煩悩との死闘(?)を繰り広げながら歩くこと数時間。ようやく視界の先に、緑豊かな丘陵に囲まれた「リーディア村」の姿が見えてきた。

 この村は王都への薬草供給の拠点であり、村全体が薬草の香りに包まれている。

 「着いたぞ。ここがリーディアだ」

 アルノの声に、エトリエルとルファスが歓声を上げる。

 村の入り口には、木材と石で造られた堅牢な集荷所があり、そこが今回の目的地だ。アルノは銀等級の証であるプレートを門番に見せ、スムーズに村の中へと入った。

 「わあ、ここ、空気がすごく綺麗! 植物たちの精霊が喜んでるわ」

 ルファスが深呼吸をすると、周囲の花々が共鳴するように微かに光を放つ。

 「ほんとだ。あっちの畑、僕の故郷の育て方に似てるかも。ちょっと気になるなぁ」

 エトリエルがふらりと畑へ寄り道しようとするのを、アルノは襟首を掴んで引き戻した。

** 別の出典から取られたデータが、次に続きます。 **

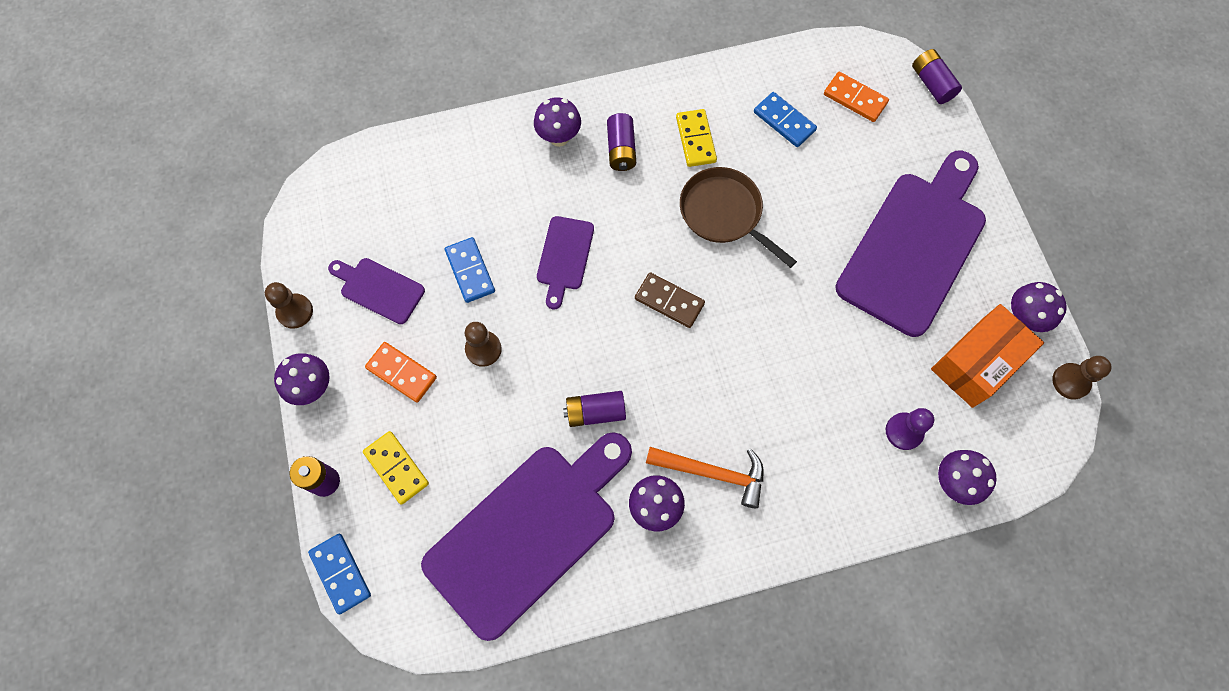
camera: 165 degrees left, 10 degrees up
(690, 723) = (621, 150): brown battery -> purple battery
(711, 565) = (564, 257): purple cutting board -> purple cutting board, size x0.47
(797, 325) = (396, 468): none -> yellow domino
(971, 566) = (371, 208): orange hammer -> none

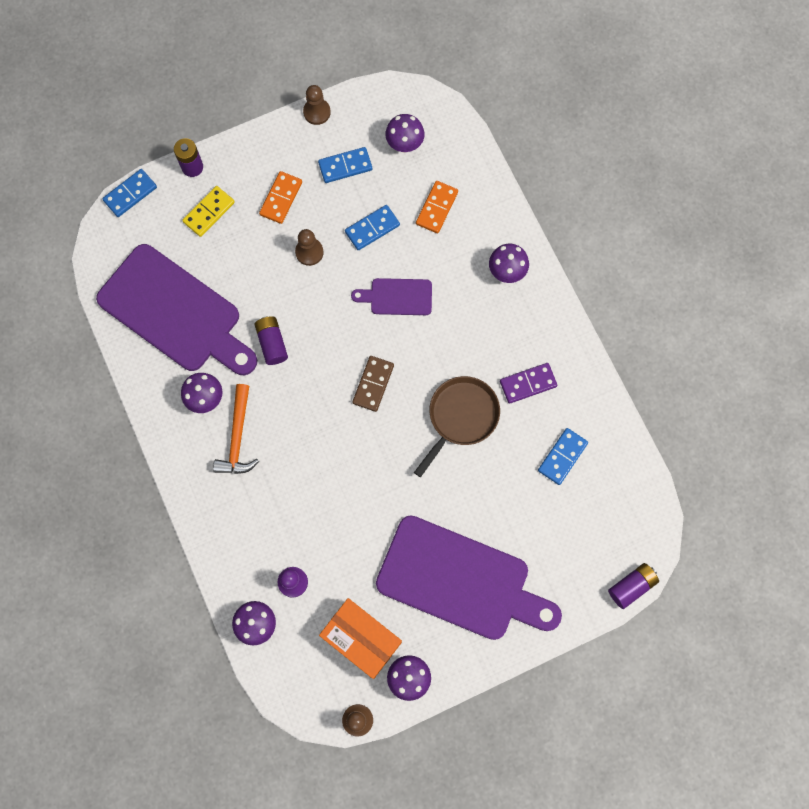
camera: 80 degrees right, 5 degrees up
(313, 388) = (260, 141): purple mushroom -> purple mushroom (404, 144)
(379, 289) = (345, 166): purple cutting board -> blue domino
(621, 150) = (505, 324): purple battery -> none
(695, 139) = (528, 383): yellow domino -> purple domino
(855, 99) = (599, 517): orange domino -> orange domino (436, 208)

 「勝手に動くな。まずは仕事だ。……おい、頼んでいた薬草の受け取りに来たぞ」

 集荷所のカウンターでアルノが声をかけると、奥から恰幅の良い村長が出てきた。しかし、村長の顔はどこか険しく、安堵と不安が混ざり合ったような複雑な表情を浮かべている。

 「おお、ギルドの方ですか! 待っていましたよ。……ですが、実は困ったことが起きましてな」

 村長が差し出したのは、今回受け取るはずだった「特級ラトマ」の束だ。しかし、その葉の先は不自然に黒ずみ、魔力の残滓がこびりついている。

 「昨日、村の奥にある『薬草の聖域』に、見たこともない巨大な魔物が居座りましてね。その影響で、出荷予定の薬草に魔毒が混じってしまったんです。……このままでは王都の病院に届ける分が足りません」

 アルノは黒ずんだ葉を指でなぞり、眉を寄せた。

 (……この魔力、ズーガ岬の連中やエドワードが使っていた、あの『人工的な淀み』と同じ性質か?)

 「アルノ、これ……。精霊たちが泣いてるわ。すごく嫌な魔力だわ」

 「僕、あっちの方から変な音が聞こえる。……すごくお腹を空かせた、嫌な奴の声」

 二人の顔つきが、新人冒険者から「本来の姿」へと一瞬で切り替わる。

 単なる荷運びの依頼のはずが、雲行きが怪しくなってきた。アルノは頭を掻き、煩悩のことなど考える暇もない「現実のトラブル」に再び足を踏み入れる覚悟を決めた。